Following World War II, Nazis living in the United States were not systematically sought by the U.S. Government, said Rosenbaum. The first, major coordinated effort didn’t come until the late 1970s when legal actions were launched against individuals such as Croatian Nazi leader Andrija Artukovic, who was found in Seal Beach, California. He was extradited to Yugoslavia in 1986 and convicted there of multiple murders.

“Allied enthusiasm for pursuing justice on behalf of the victims of Axis crimes against humanity waned quickly after the war and essentially evaporated within three years,” said Rosenbaum. “At least hundreds of Nazi collaborators came to the United States after immigration to the United States from Europe restarted after 1948.”

It is estimated that Nazi perpetrators successfully prosecuted by Rosenbaum’s office shared responsibility for approximately 2 million of the 6 million murders of Jewish people. Although the majority of the World War II-era criminals have died, “the ones who are alive are being pursued by the Department of Justice,” Rosenbaum said.

Rosenbaum’s most famous case was that of John Demjanjuk, who immigrated to the United States in the 1950s, and was living as a retired autoworker in Ohio.  Rosenbaum and his team deported him to Germany. He was found guilty there in May of this year of serving as an accessory in the murders of 28,000 people while working as a guard at the Sobibor death camp in Nazi-occupied Poland in 1943.

Thomas Blatt, one of fewer than 100 inmates to have survived Sobibor, made a surprise appearance at the USC Law talk, receiving a standing ovation from the crowd. Blatt was one of just two survivors who testified at Demjanjuk’s trial.

“We were deeply honored by Mr. Rosenbaum and Mr. Blatt’s presence at USC Law, both of whom are heroic figures in the struggle to give teeth to the phrase ‘never again,” said Prof. Hannah Garry, director of USC Law’s International Human Rights Clinic and moderator of the event.

Last year, Rosenbaum’s former unit, the Office of Special Investigations (OSI) merged with another human-rights enforcement unit, the Domestic Security Section. Both offices had been actively pursuing human rights criminals from more recent conflicts, such as those in Rwanda and Bosnia.

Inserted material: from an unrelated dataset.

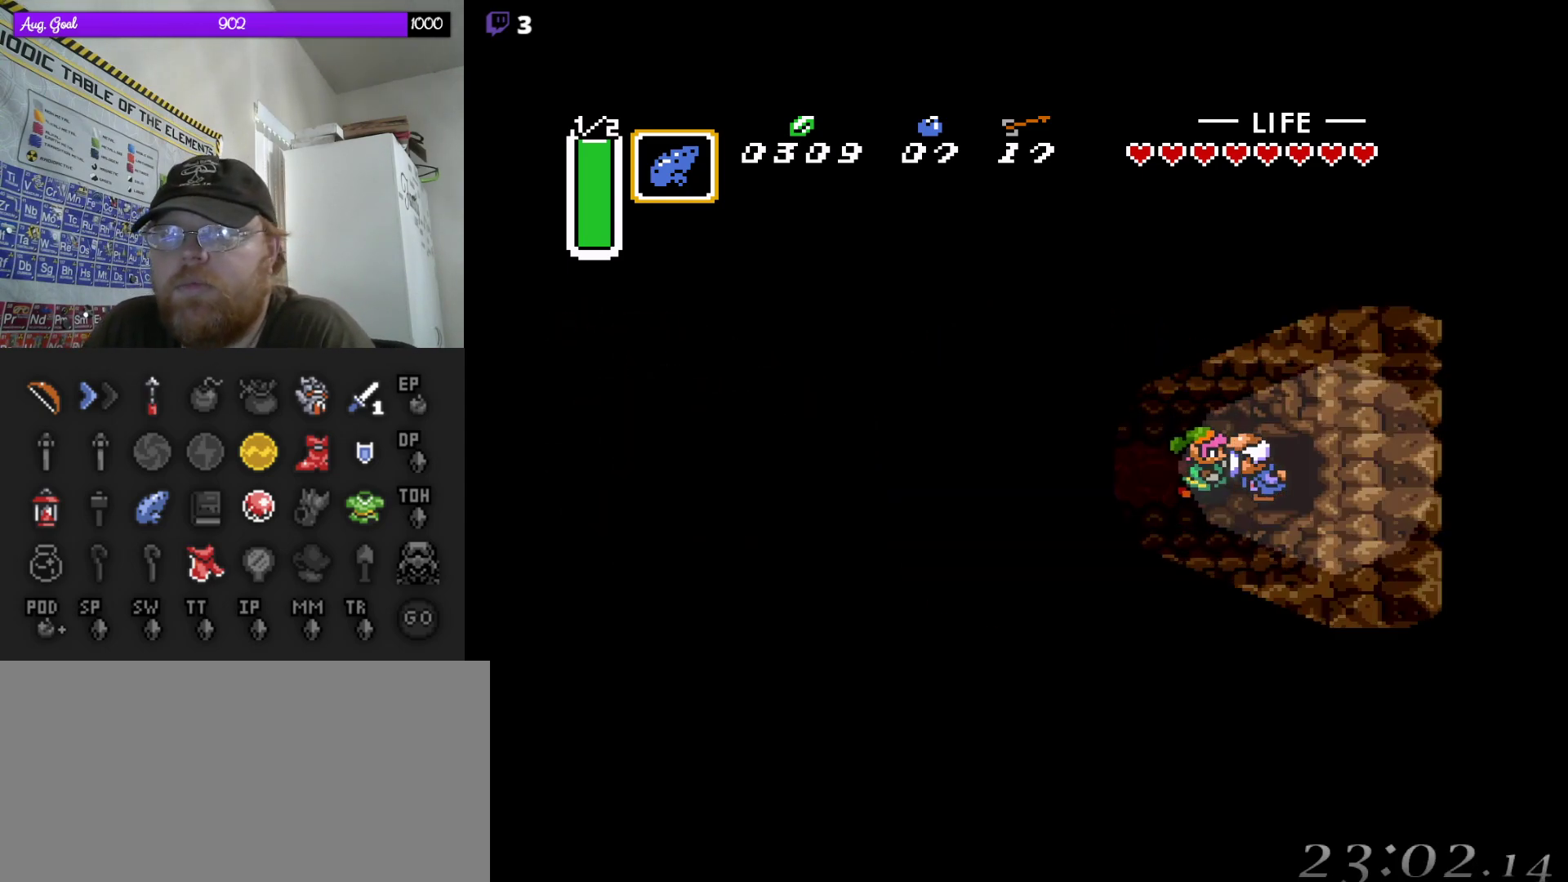
{"buttons": ["DPAD_DOWN", "DPAD_RIGHT"], "events": [[150, "DPAD_DOWN", "down"]]}
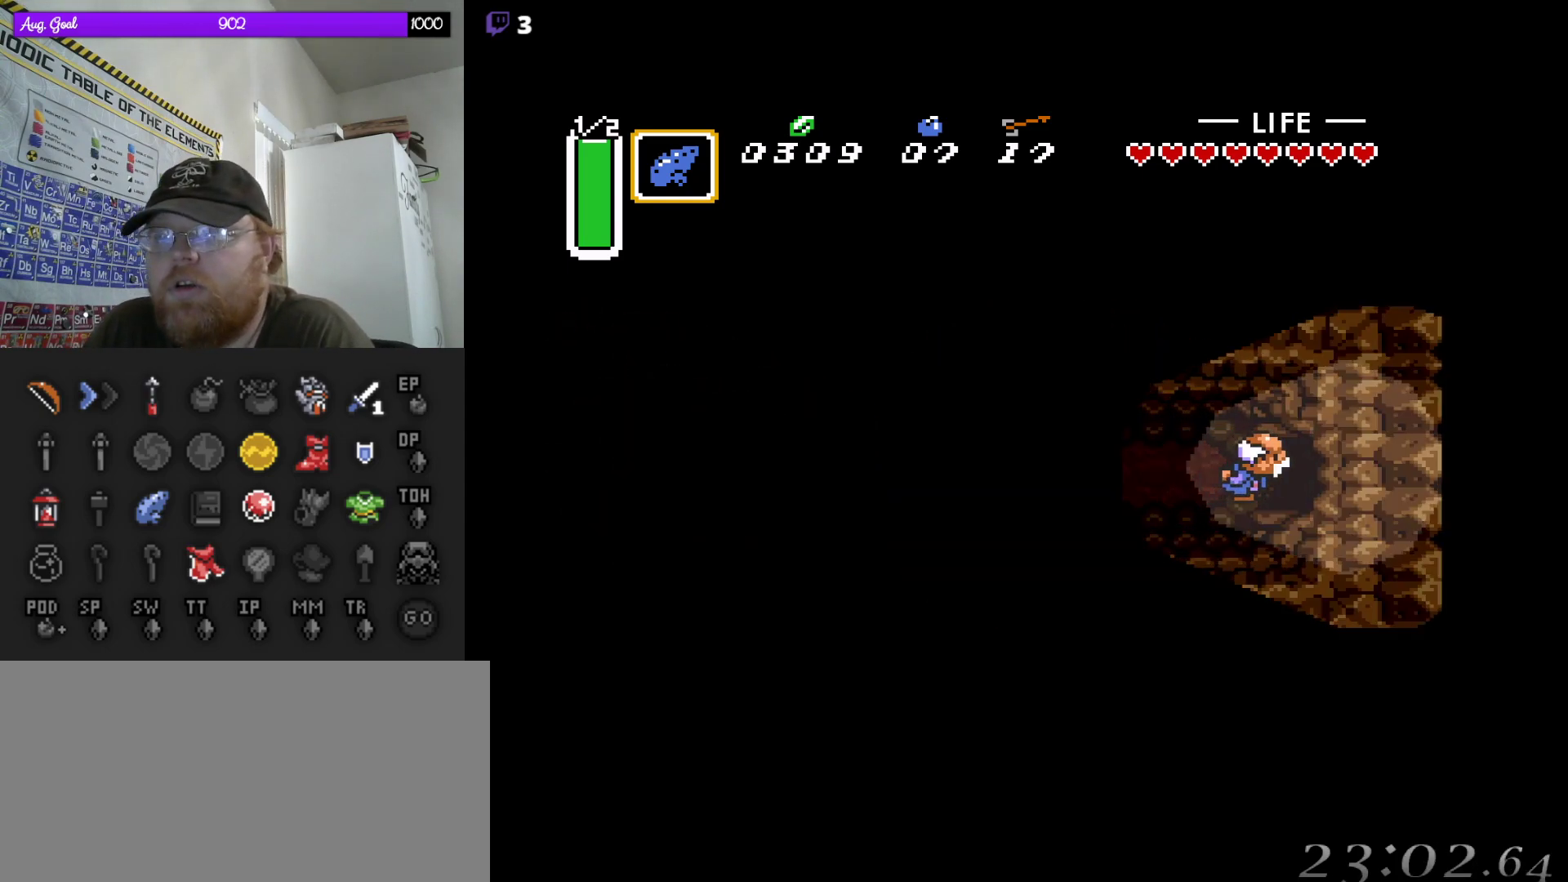
{"buttons": ["DPAD_DOWN", "DPAD_RIGHT"], "events": []}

Modern-day war criminals that Rosenbaum has investigated include Gilberto Jordan, who was successfully prosecuted in Florida last year on the basis of his participation in the 1982 massacre of the villagers of Dos Erres, Guatemala, a crime that was perpetrated by his notorious paramilitary unit.  Jordan admitted that he personally threw a baby to its death down a deep, dry well in the village.

The Nazi cases have paved the way for these new ones, Rosenbaum said.  “All of these cases, combined with the ones tried before international tribunals and national courts in foreign countries, send a crucial and powerful message to would-be future perpetrators of crimes against humanity -- namely, that anyone who dares to take part in such heinous crimes can reasonably expect to be pursued by law enforcement for however long it takes to bring him or her to the bar of justice.”  

Rosenbaum also expressed deep appreciation for what he termed the “fabulous and hugely important” work of USC Law’s International Human Rights Clinic. “By working on cases before international tribunals trying perpetrators of mass atrocities in Rwanda and Cambodia, law students join Mr. Rosenbaum, Mr. Blatt and countless others in the critical fight to end impunity for such crimes,” Garry said.